Événements

Festival International du Film Insulaire de l’île de Groix 2010
10ème édition

Français

Le Festival International du Film Insulaire fête ses 10 ans !
du 17 au 22 août 2010

Groix, carrefour des îles du monde

C’est au vocable créole Lyannaj que nous dédions notre 10e édition.
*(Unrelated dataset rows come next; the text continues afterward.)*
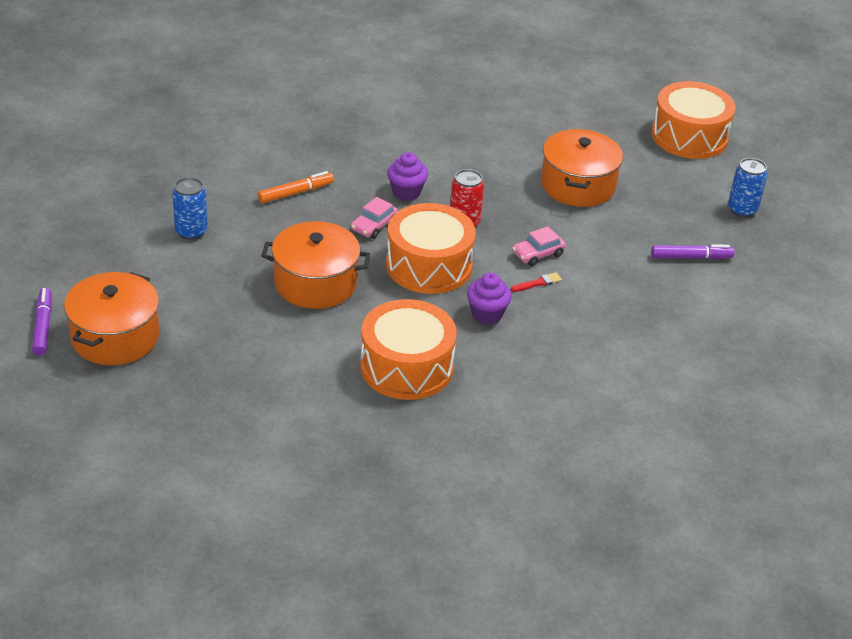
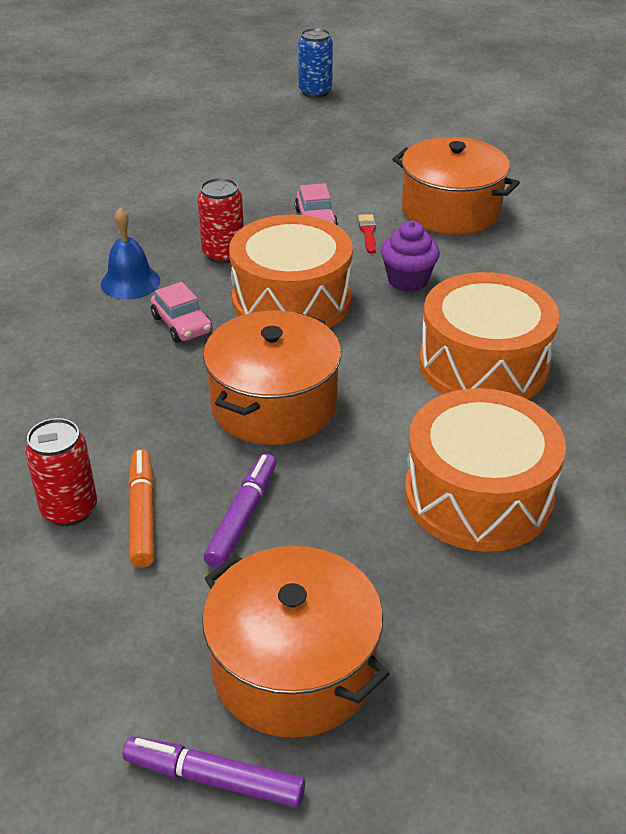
camera: 65 degrees left, 0 degrees up
blue can [172,177,208,240] -> red can [25,418,97,526]
orange marker [258,171,334,203] -> orange marker moved to [128,449,154,568]
purple cupcake [387,152,428,201] -> blue bell [101,208,160,299]
orange pot [541,129,623,207] -> orange pot moved to [392,137,520,235]
purple marker [651,245,735,259] -> purple marker moved to [203,454,276,569]
orange drum [652,81,736,159] -> orange drum moved to [405,388,566,552]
Formidable langue créole qui nous offre ce mot en partage… Littéralement « lianer », c’est nouer, relier, vivre ensemble, et faire ensemble. Or depuis 2001, notre propos est justement de créer ce « Lyannaj » à Groix. Les insulaires et les amoureux des îles s’y retrouvent autour du cinéma, de la musique, des débats et des expositions.

A Groix comme à Port Lay, pas de barrières entre public, bénévoles, invités, artistes ou réalisateurs. Ici, toutes et tous se mélangent, discutent, s’engueulent ou même tombent en amour. Au fil des années et des amitiés, notre famille des îles s’est élargie. Le F.I.F.I.G. met le cap en 2010 vers les îles du monde déjà invitées lors des précédentes éditions.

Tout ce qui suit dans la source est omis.